Voriconazole: (Moderate) Monitor for increased voriconazole-related adverse reactions if coadministered with sulfamethoxazole. Elevated voriconazole concentrations and, thus, adverse reactions may result. Voriconazole is a CYP2C9 substrate and sulfamethoxazole is a CYP2C9 inhibitor.
Warfarin: (Moderate) Closely monitor the INR if coadministration of warfarin with sulfonamides is necessary as concurrent use may increase the exposure of warfarin leading to increased bleeding risk. Warfarin doses may need to be adjusted when sulfonamide therapy is discontinued. Sulfonamides, including sulfathiazole, sulfamethoxazole, and sulfisoxazole, potentiate the anticoagulant effect of warfarin. Sulfonamides are known to inhibit the hepatic metabolism of S-warfarin and have, in some cases, doubled the hypoprothrombinemic effect of warfarin. A protein-binding interaction also may be possible, with sulfonamides displacing warfarin from protein binding sites.
Zidovudine, ZDV: (Moderate) Concomitant use of sulfonamides and zidovudine may result in additive hematological abnormalities. Use caution and monitor for hematologic toxicity during concurrent use. (Moderate) Concomitant use of trimethoprim and zidovudine may result in additive hematological abnormalities. Use caution and monitor for hematologic toxicity during concurrent use.

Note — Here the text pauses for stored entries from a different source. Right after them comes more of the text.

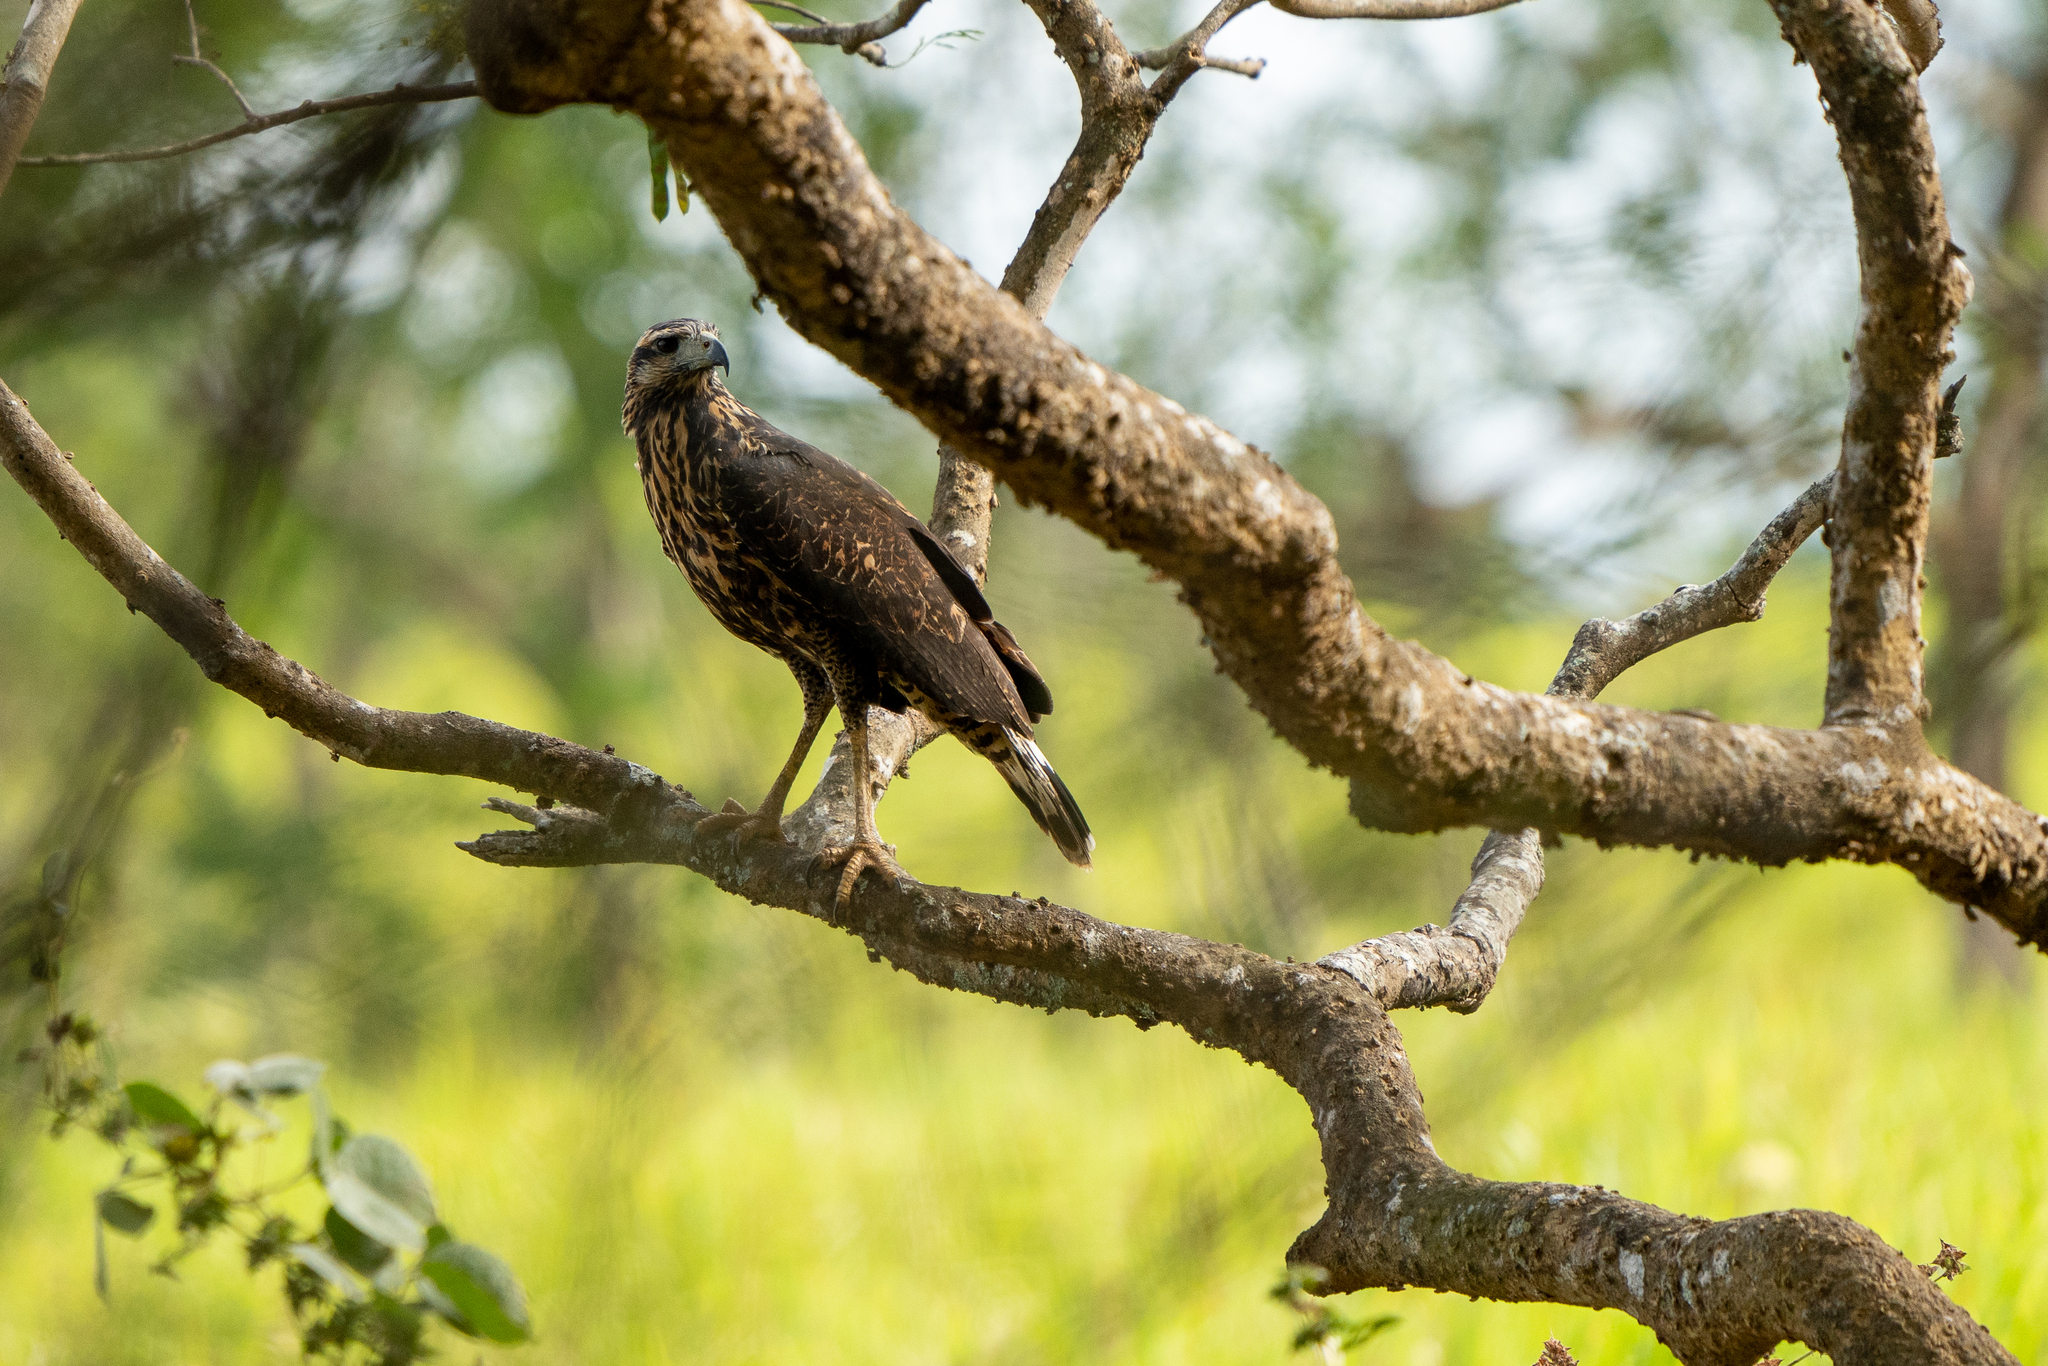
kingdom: Animalia
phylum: Chordata
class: Aves
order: Accipitriformes
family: Accipitridae
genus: Buteogallus
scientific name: Buteogallus urubitinga
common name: Great black hawk
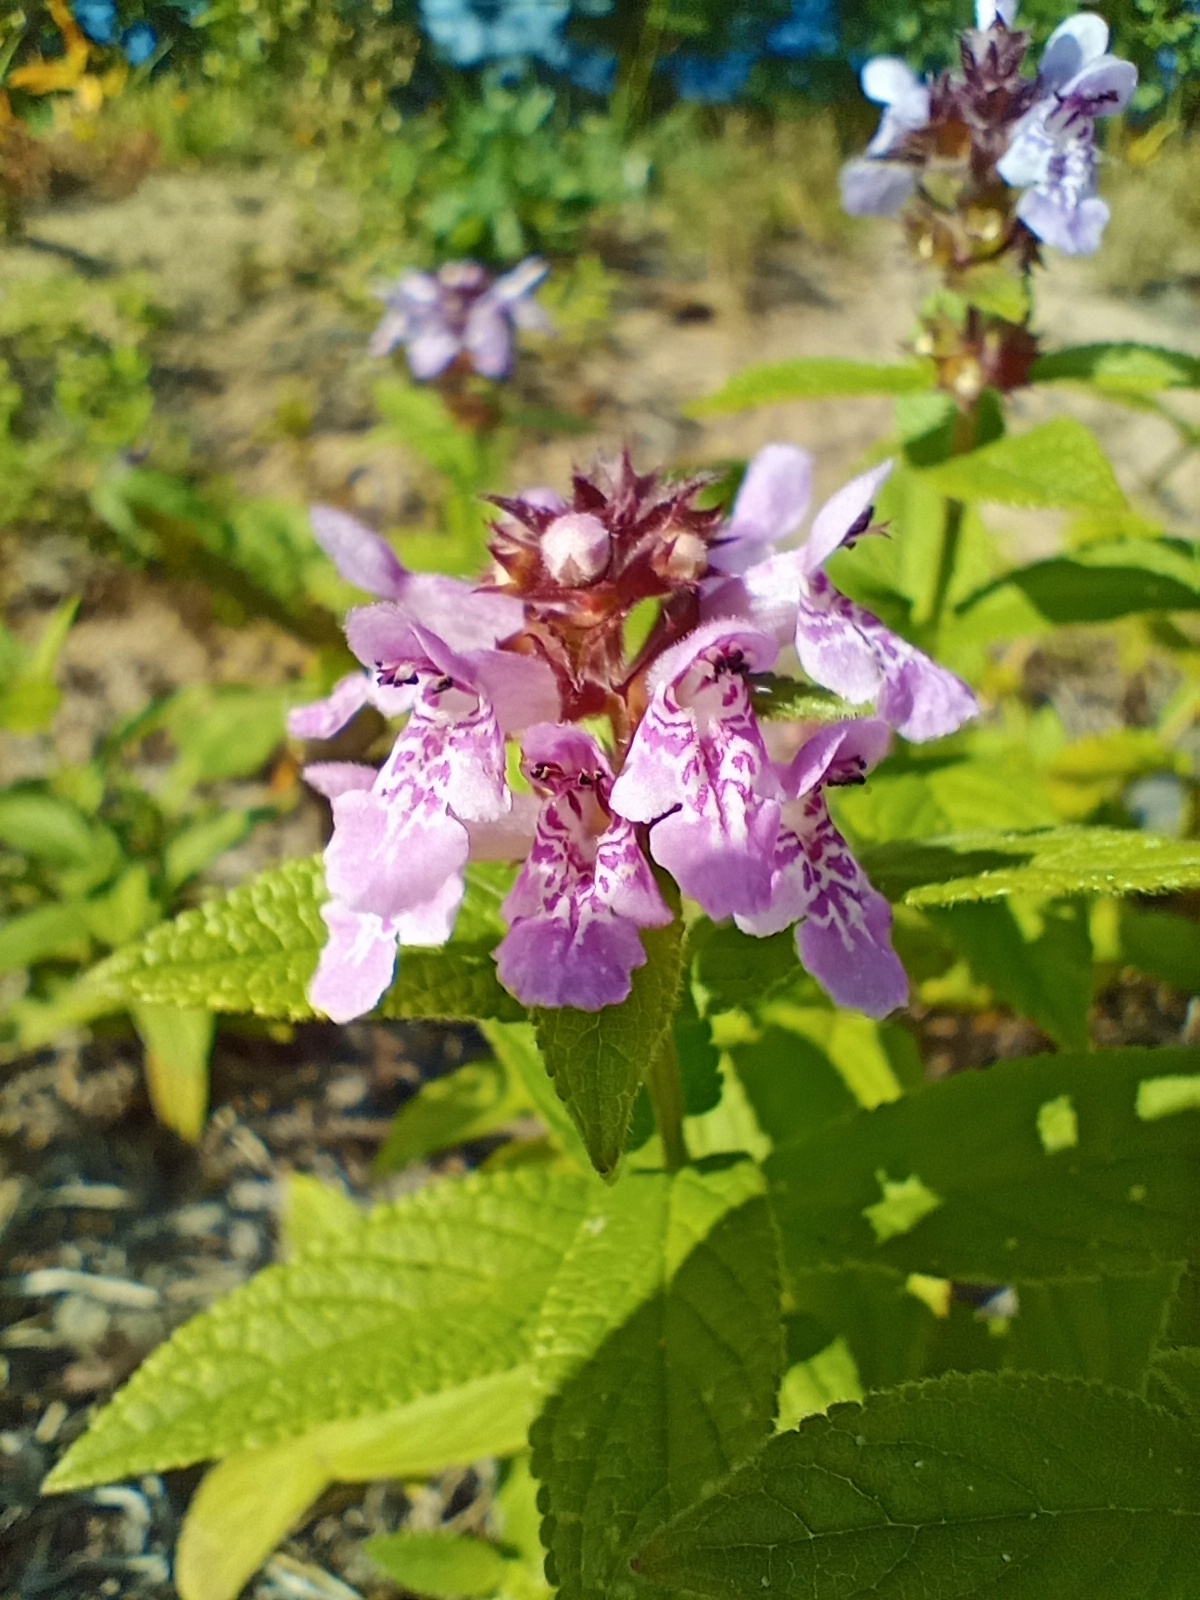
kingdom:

Ziprasidone: (Major) Concomitant use of ziprasidone and sulfamethoxazole; trimethoprim should be avoided if possible due to the potential for additive QT prolongation. Clinical trial data indicate that ziprasidone causes QT prolongation; there are postmarketing reports of torsade de pointes (TdP) in patients with multiple confounding factors. QT prolongation resulting in ventricular tachycardia and TdP has been reported during postmarketing use of sulfamethoxazole; trimethoprim.